Does Your Website Comply with Accessibility Laws?
In addition to ensuring their stores meet the requirements of the Americans with Disabilities Act, retailers should now take steps to ensure their websites meet accessibility guidelines.»
Retailers should be familiar with the requirements of the Americans with Disabilities Act (ADA), signed into law by President George H.W. Bush in 1990 to provide people with disabilities sufficient access to public areas. Now retailers should become familiar with the Web Content Accessibility Guidelines, because Congress and the courts have extended the ADA to address websites and web applications. Courts are now interpreting Title III of the ADA to require places of “public accommodation” like retail stores to ensure that their web presence is also accessible.
The Supreme Court has denied Domino’s appeal of the ground-breaking website accessibility decision entered against it by a court in California. The court in that decision found that the ADA applied to the Domino’s Pizza website and mobile app, because their inaccessibility “impedes access to goods and services of its physical pizza franchises, which are places of public accommodation.”
So what does this mean? If you have a brick and mortar establishment or are already subject to the ADA, your website and other web applications must be accessible. The WCAG appears to be the relevant certification standard.

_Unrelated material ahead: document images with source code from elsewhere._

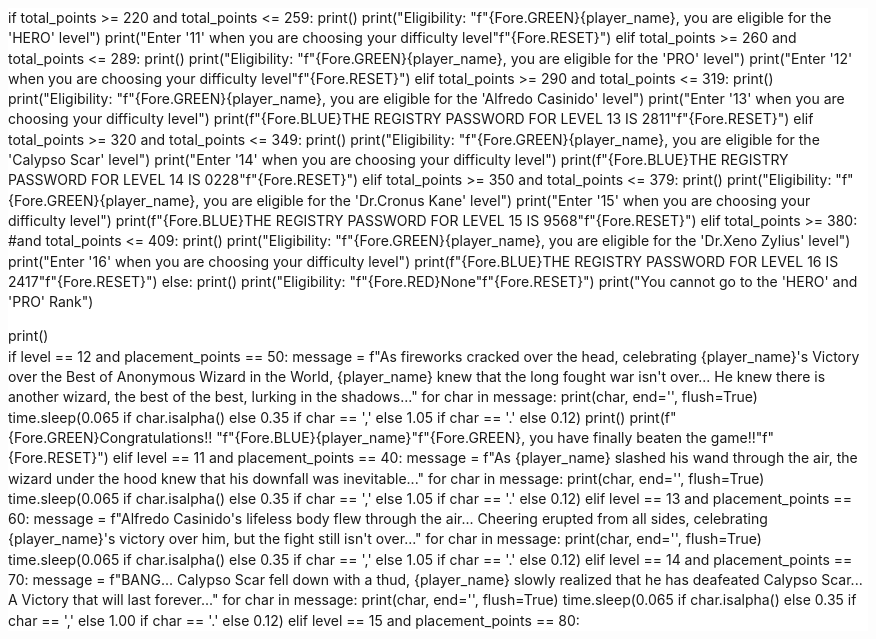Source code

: if total_points >= 220 and total_points <= 259:
    print()
    print("Eligibility: "f"{Fore.GREEN}{player_name}, you are eligible for the 'HERO' level")
    print("Enter '11' when you are choosing your difficulty level"f"{Fore.RESET}")
elif total_points >= 260 and total_points <= 289:
    print()
    print("Eligibility: "f"{Fore.GREEN}{player_name}, you are eligible for the 'PRO' level")
    print("Enter '12' when you are choosing your difficulty level"f"{Fore.RESET}")
elif total_points >= 290 and total_points <= 319:
    print()
    print("Eligibility: "f"{Fore.GREEN}{player_name}, you are eligible for the 'Alfredo Casinido' level")
    print("Enter '13' when you are choosing your difficulty level")
    print(f"{Fore.BLUE}THE REGISTRY PASSWORD FOR LEVEL 13 IS 2811"f"{Fore.RESET}")
elif total_points >= 320 and total_points <= 349:
    print()
    print("Eligibility: "f"{Fore.GREEN}{player_name}, you are eligible for the 'Calypso Scar' level")
    print("Enter '14' when you are choosing your difficulty level")
    print(f"{Fore.BLUE}THE REGISTRY PASSWORD FOR LEVEL 14 IS 0228"f"{Fore.RESET}")
elif total_points >= 350 and total_points <= 379:
    print()
    print("Eligibility: "f"{Fore.GREEN}{player_name}, you are eligible for the 'Dr.Cronus Kane' level")
    print("Enter '15' when you are choosing your difficulty level")
    print(f"{Fore.BLUE}THE REGISTRY PASSWORD FOR LEVEL 15 IS 9568"f"{Fore.RESET}")
elif total_points >= 380: #and total_points <= 409:
    print()
    print("Eligibility: "f"{Fore.GREEN}{player_name}, you are eligible for the 'Dr.Xeno Zylius' level")
    print("Enter '16' when you are choosing your difficulty level")
    print(f"{Fore.BLUE}THE REGISTRY PASSWORD FOR LEVEL 16 IS 2417"f"{Fore.RESET}")
else:
    print()
    print("Eligibility: "f"{Fore.RED}None"f"{Fore.RESET}")
    print("You cannot go to the 'HERO' and 'PRO' Rank")
    
print()    
if level == 12 and placement_points == 50:
    message = f"As fireworks cracked over the head, celebrating {player_name}'s Victory over the Best of Anonymous Wizard in the World, {player_name} knew that the long fought war isn't over... He knew there is another wizard, the best of the best, lurking in the shadows..."
    for char in message:
        print(char, end='', flush=True)
        time.sleep(0.065 if char.isalpha() else 0.35 if char == ',' else 1.05 if char == '.' else 0.12)
    print()
    print(f"{Fore.GREEN}Congratulations!! "f"{Fore.BLUE}{player_name}"f"{Fore.GREEN}, you have finally beaten the game!!"f"{Fore.RESET}")
elif level == 11 and placement_points == 40:
    message = f"As {player_name} slashed his wand through the air, the wizard under the hood knew that his downfall was inevitable..."
    for char in message:
        print(char, end='', flush=True)
        time.sleep(0.065 if char.isalpha() else 0.35 if char == ',' else 1.05 if char == '.' else 0.12)
elif level == 13 and placement_points == 60:
    message = f"Alfredo Casinido's lifeless body flew through the air... Cheering erupted from all sides, celebrating {player_name}'s victory over him, but the fight still isn't over..."
    for char in message:
        print(char, end='', flush=True)
        time.sleep(0.065 if char.isalpha() else 0.35 if char == ',' else 1.05 if char == '.' else 0.12)
elif level == 14 and placement_points == 70:
    message = f"BANG... Calypso Scar fell down with a thud, {player_name} slowly realized that he has deafeated Calypso Scar... A Victory that will last forever..."
    for char in message:
        print(char, end='', flush=True)
        time.sleep(0.065 if char.isalpha() else 0.35 if char == ',' else 1.00 if char == '.' else 0.12)
elif level == 15 and placement_points == 80:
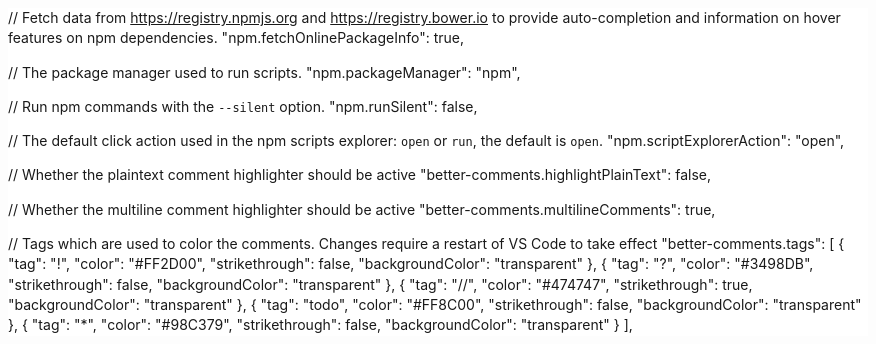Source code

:   // Fetch data from https://registry.npmjs.org and https://registry.bower.io to provide auto-completion and information on hover features on npm dependencies.
  "npm.fetchOnlinePackageInfo": true,

  // The package manager used to run scripts.
  "npm.packageManager": "npm",

  // Run npm commands with the `--silent` option.
  "npm.runSilent": false,

  // The default click action used in the npm scripts explorer: `open` or `run`, the default is `open`.
  "npm.scriptExplorerAction": "open",

  // Whether the plaintext comment highlighter should be active
  "better-comments.highlightPlainText": false,

  // Whether the multiline comment highlighter should be active
  "better-comments.multilineComments": true,

  // Tags which are used to color the comments. Changes require a restart of VS Code to take effect
  "better-comments.tags": [
    {
      "tag": "!",
      "color": "#FF2D00",
      "strikethrough": false,
      "backgroundColor": "transparent"
    },
    {
      "tag": "?",
      "color": "#3498DB",
      "strikethrough": false,
      "backgroundColor": "transparent"
    },
    {
      "tag": "//",
      "color": "#474747",
      "strikethrough": true,
      "backgroundColor": "transparent"
    },
    {
      "tag": "todo",
      "color": "#FF8C00",
      "strikethrough": false,
      "backgroundColor": "transparent"
    },
    {
      "tag": "*",
      "color": "#98C379",
      "strikethrough": false,
      "backgroundColor": "transparent"
    }
  ],

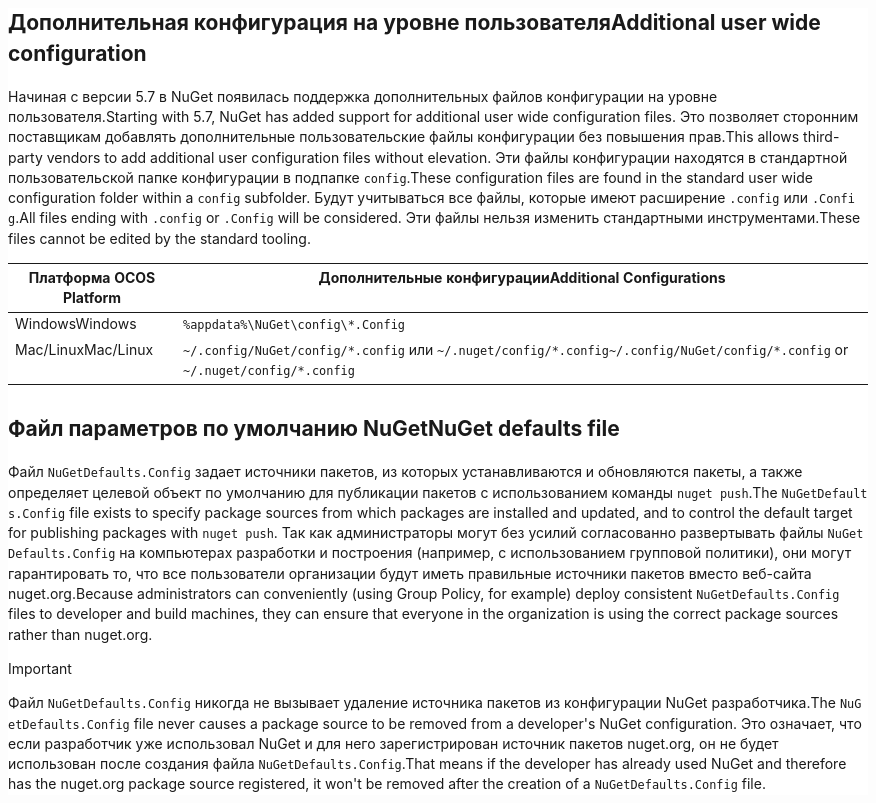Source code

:## <a name="additional-user-wide-configuration"></a><span data-ttu-id="a4f2d-187">Дополнительная конфигурация на уровне пользователя</span><span class="sxs-lookup"><span data-stu-id="a4f2d-187">Additional user wide configuration</span></span>

<span data-ttu-id="a4f2d-188">Начиная с версии 5.7 в NuGet появилась поддержка дополнительных файлов конфигурации на уровне пользователя.</span><span class="sxs-lookup"><span data-stu-id="a4f2d-188">Starting with 5.7, NuGet has added support for additional user wide configuration files.</span></span> <span data-ttu-id="a4f2d-189">Это позволяет сторонним поставщикам добавлять дополнительные пользовательские файлы конфигурации без повышения прав.</span><span class="sxs-lookup"><span data-stu-id="a4f2d-189">This allows third-party vendors to add additional user configuration files without elevation.</span></span>
<span data-ttu-id="a4f2d-190">Эти файлы конфигурации находятся в стандартной пользовательской папке конфигурации в подпапке `config`.</span><span class="sxs-lookup"><span data-stu-id="a4f2d-190">These configuration files are found in the standard user wide configuration folder within a `config` subfolder.</span></span>
<span data-ttu-id="a4f2d-191">Будут учитываться все файлы, которые имеют расширение `.config` или `.Config`.</span><span class="sxs-lookup"><span data-stu-id="a4f2d-191">All files ending with `.config` or `.Config` will be considered.</span></span>
<span data-ttu-id="a4f2d-192">Эти файлы нельзя изменить стандартными инструментами.</span><span class="sxs-lookup"><span data-stu-id="a4f2d-192">These files cannot be edited by the standard tooling.</span></span>

| <span data-ttu-id="a4f2d-193">Платформа ОС</span><span class="sxs-lookup"><span data-stu-id="a4f2d-193">OS Platform</span></span>  | <span data-ttu-id="a4f2d-194">Дополнительные конфигурации</span><span class="sxs-lookup"><span data-stu-id="a4f2d-194">Additional Configurations</span></span> |
| --- | --- |
| <span data-ttu-id="a4f2d-195">Windows</span><span class="sxs-lookup"><span data-stu-id="a4f2d-195">Windows</span></span>      | `%appdata%\NuGet\config\*.Config` |
| <span data-ttu-id="a4f2d-196">Mac/Linux</span><span class="sxs-lookup"><span data-stu-id="a4f2d-196">Mac/Linux</span></span>    | <span data-ttu-id="a4f2d-197">`~/.config/NuGet/config/*.config` или `~/.nuget/config/*.config`</span><span class="sxs-lookup"><span data-stu-id="a4f2d-197">`~/.config/NuGet/config/*.config` or `~/.nuget/config/*.config`</span></span> |

## <a name="nuget-defaults-file"></a><span data-ttu-id="a4f2d-198">Файл параметров по умолчанию NuGet</span><span class="sxs-lookup"><span data-stu-id="a4f2d-198">NuGet defaults file</span></span>

<span data-ttu-id="a4f2d-199">Файл `NuGetDefaults.Config` задает источники пакетов, из которых устанавливаются и обновляются пакеты, а также определяет целевой объект по умолчанию для публикации пакетов с использованием команды `nuget push`.</span><span class="sxs-lookup"><span data-stu-id="a4f2d-199">The `NuGetDefaults.Config` file exists to specify package sources from which packages are installed and updated, and to control the default target for publishing packages with `nuget push`.</span></span> <span data-ttu-id="a4f2d-200">Так как администраторы могут без усилий согласованно развертывать файлы `NuGetDefaults.Config` на компьютерах разработки и построения (например, с использованием групповой политики), они могут гарантировать то, что все пользователи организации будут иметь правильные источники пакетов вместо веб-сайта nuget.org.</span><span class="sxs-lookup"><span data-stu-id="a4f2d-200">Because administrators can conveniently (using Group Policy, for example) deploy consistent `NuGetDefaults.Config` files to developer and build machines, they can ensure that everyone in the organization is using the correct package sources rather than nuget.org.</span></span>

> [!Important]
> <span data-ttu-id="a4f2d-201">Файл `NuGetDefaults.Config` никогда не вызывает удаление источника пакетов из конфигурации NuGet разработчика.</span><span class="sxs-lookup"><span data-stu-id="a4f2d-201">The `NuGetDefaults.Config` file never causes a package source to be removed from a developer's NuGet configuration.</span></span> <span data-ttu-id="a4f2d-202">Это означает, что если разработчик уже использовал NuGet и для него зарегистрирован источник пакетов nuget.org, он не будет использован после создания файла `NuGetDefaults.Config`.</span><span class="sxs-lookup"><span data-stu-id="a4f2d-202">That means if the developer has already used NuGet and therefore has the nuget.org package source registered, it won't be removed after the creation of a `NuGetDefaults.Config` file.</span></span>
>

Awareness of the web accessibility issue has increased with the record numbers of website-access lawsuits that have been filed in recent years. According to website accessibility company UsableNet, last year there were 2,285 ADA website lawsuits filed in the nation’s federal courts, an increase of 181 percent from 2017.
ADA web accessibility lawsuits, filed in federal and state courts, have impacted many companies and organizations from restaurants like Domino’s Pizza, to grocery stores like Winn-Dixie, to universities such as Harvard and MIT.
There are voluntary guidelines to follow for developing more accessible websites that have been generally recognized by the courts to indicate ADA compliance. These guidelines, known as the Web Content Accessibility Guidelines (WCAG), are administered by the World Wide Web Consortium (W3C) to make websites more accessible for the disabled.
The WCAG 2.0 guidelines and the newly-minted 2.1 updates are a useful starting point for companies with an online presence to make their content more accessible, according to digital publishing company Blue Toad.
These accessibility guidelines address elements such as providing text alternatives to non-text content, including content that can be presented in multiple formats, and providing keyboard navigation in addition to navigation by cursor. When websites are properly designed and coded, people with disabilities can more easily use them. Web content can be made more accessible to a wider range of people with disabilities, including accommodations for blindness and low vision, deafness and hearing loss, limited movement, speech disabilities and photosensitivity.